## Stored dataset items

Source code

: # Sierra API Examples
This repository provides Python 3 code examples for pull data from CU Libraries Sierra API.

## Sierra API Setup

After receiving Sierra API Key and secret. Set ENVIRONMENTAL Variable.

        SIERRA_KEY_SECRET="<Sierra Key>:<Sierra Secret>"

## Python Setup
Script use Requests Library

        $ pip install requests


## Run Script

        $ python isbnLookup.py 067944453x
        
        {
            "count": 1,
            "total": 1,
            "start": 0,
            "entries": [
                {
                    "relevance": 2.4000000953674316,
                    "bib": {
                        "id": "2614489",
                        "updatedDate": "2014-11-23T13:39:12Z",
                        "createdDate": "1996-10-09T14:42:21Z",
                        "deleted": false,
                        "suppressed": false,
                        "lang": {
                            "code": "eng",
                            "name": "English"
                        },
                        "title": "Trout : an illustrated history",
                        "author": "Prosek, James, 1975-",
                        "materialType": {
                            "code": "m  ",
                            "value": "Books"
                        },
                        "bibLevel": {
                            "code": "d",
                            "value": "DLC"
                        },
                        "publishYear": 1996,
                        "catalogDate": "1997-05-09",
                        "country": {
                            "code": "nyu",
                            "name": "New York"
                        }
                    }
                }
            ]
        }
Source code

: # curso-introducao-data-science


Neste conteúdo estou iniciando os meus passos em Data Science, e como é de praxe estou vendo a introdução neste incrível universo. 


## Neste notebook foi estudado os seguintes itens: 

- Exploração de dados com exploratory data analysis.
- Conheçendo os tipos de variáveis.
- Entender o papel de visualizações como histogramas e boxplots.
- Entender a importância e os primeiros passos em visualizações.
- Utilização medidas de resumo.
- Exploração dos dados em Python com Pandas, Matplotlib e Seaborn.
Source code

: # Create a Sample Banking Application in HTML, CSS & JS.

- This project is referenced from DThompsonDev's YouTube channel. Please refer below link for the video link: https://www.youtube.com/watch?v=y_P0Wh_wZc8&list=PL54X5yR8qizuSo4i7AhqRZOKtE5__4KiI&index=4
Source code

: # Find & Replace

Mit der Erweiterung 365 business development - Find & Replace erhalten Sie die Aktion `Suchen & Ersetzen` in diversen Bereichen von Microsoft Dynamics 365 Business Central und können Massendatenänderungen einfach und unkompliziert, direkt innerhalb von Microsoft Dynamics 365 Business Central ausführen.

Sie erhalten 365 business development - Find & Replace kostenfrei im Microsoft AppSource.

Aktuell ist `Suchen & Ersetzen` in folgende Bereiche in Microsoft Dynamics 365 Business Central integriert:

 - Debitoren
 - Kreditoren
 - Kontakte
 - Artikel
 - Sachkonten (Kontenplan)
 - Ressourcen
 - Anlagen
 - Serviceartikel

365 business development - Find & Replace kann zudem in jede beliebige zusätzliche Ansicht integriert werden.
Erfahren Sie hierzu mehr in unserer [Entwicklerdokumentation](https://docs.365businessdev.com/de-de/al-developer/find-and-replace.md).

* * *

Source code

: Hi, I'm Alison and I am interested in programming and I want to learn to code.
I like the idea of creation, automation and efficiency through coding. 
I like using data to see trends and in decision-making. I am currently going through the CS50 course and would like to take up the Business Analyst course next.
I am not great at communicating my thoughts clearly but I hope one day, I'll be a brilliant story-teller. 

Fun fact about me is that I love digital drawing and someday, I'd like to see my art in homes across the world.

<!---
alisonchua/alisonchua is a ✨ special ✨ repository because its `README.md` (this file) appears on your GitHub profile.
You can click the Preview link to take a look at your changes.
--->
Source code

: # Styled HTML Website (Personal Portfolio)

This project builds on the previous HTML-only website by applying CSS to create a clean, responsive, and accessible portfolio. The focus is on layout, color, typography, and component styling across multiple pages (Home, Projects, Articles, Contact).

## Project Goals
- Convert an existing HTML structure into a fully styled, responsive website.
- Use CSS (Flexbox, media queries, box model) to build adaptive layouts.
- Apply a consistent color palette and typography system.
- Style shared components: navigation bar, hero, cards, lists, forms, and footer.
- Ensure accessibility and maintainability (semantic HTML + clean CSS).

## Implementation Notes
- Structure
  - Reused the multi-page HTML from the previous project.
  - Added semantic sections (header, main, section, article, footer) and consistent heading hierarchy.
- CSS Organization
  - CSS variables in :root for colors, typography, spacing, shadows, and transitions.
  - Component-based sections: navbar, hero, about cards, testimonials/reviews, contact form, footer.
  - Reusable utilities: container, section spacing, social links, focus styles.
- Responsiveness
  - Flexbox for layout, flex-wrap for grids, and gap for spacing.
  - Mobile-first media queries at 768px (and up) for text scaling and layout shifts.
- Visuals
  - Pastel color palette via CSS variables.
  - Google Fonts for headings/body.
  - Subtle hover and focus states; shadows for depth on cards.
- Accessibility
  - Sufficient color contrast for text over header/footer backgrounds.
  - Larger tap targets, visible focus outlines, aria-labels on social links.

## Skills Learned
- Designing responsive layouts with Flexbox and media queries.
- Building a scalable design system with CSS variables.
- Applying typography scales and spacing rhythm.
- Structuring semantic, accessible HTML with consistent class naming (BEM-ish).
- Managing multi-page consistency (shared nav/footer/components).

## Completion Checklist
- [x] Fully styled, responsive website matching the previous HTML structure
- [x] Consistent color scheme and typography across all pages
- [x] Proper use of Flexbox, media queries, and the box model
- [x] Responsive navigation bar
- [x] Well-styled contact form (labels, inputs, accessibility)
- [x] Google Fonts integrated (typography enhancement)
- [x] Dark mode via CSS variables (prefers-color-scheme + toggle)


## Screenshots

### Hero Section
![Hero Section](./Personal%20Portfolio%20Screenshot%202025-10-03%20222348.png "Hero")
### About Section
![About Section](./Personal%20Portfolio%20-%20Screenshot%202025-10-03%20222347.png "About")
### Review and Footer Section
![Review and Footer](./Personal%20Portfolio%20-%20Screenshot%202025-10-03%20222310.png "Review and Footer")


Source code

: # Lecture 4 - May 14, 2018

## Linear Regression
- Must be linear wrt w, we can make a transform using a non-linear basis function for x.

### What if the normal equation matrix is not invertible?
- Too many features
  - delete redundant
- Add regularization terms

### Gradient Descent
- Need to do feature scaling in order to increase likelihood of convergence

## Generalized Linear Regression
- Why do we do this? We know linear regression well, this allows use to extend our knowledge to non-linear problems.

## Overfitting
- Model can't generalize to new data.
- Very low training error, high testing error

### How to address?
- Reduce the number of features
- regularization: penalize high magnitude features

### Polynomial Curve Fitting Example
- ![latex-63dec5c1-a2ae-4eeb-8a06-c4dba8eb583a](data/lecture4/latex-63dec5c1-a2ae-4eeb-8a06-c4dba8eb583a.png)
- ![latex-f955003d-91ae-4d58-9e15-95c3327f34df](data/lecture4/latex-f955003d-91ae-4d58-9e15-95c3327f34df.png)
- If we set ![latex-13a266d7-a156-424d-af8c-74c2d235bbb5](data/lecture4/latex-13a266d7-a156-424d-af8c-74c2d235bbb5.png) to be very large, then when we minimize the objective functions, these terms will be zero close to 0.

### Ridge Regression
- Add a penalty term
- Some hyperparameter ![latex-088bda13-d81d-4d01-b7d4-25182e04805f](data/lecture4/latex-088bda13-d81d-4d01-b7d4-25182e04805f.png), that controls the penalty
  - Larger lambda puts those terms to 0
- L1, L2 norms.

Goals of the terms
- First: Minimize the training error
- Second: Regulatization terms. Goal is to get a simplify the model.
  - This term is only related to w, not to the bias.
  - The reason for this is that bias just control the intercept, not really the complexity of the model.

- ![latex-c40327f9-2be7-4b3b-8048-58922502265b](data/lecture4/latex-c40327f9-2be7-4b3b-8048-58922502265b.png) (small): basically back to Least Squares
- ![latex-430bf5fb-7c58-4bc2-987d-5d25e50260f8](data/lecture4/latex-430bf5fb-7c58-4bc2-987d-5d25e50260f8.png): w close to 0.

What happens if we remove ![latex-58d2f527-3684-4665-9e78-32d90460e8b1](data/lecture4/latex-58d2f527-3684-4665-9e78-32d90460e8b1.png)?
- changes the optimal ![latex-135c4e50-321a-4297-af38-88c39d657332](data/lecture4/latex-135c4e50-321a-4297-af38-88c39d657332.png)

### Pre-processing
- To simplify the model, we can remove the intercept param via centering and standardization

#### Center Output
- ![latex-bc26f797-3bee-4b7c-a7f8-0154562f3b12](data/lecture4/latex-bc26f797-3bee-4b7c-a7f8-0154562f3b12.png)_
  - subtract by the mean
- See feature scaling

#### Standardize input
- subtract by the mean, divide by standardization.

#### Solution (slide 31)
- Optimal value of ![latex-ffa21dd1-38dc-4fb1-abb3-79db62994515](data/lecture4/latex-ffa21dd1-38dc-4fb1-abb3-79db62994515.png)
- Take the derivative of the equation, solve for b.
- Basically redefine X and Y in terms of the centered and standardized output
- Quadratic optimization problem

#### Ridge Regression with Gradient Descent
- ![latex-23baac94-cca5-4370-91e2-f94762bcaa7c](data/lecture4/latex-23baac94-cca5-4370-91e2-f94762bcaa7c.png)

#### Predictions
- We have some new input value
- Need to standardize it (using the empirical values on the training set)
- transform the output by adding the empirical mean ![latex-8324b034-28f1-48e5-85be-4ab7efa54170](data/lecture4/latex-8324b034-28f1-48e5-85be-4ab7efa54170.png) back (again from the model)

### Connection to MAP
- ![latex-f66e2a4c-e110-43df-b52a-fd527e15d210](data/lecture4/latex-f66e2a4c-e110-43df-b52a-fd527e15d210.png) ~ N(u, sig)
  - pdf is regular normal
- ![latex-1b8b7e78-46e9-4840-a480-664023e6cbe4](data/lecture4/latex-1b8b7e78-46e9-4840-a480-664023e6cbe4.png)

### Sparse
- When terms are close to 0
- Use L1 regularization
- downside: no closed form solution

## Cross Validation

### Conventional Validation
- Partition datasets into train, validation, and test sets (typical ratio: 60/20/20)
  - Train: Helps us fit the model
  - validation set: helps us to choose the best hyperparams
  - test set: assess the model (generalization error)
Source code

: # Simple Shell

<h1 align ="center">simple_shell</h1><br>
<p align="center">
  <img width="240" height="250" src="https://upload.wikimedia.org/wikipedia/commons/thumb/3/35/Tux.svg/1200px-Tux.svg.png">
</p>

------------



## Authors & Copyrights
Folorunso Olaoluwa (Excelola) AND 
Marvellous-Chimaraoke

--

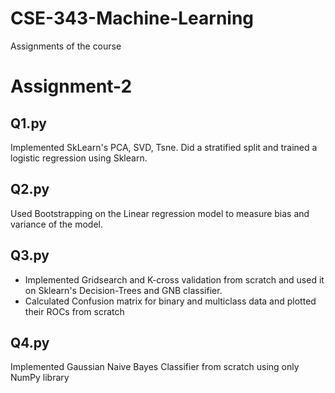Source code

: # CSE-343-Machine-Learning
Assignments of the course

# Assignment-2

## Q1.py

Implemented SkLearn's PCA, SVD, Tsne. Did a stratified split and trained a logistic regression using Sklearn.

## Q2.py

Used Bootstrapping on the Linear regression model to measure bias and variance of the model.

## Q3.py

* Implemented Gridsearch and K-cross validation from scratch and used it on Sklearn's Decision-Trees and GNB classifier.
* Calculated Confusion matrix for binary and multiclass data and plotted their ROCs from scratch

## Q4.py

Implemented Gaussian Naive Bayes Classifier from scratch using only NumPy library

## Your task
Copy out the lines starting with the line containing "## Skills Learned" and continuing through the line containing "- Structuring semantic, accessible", keeping every character unchanged.

## Result
## Skills Learned
- Designing responsive layouts with Flexbox and media queries.
- Building a scalable design system with CSS variables.
- Applying typography scales and spacing rhythm.
- Structuring semantic, accessible HTML with consistent class naming (BEM-ish).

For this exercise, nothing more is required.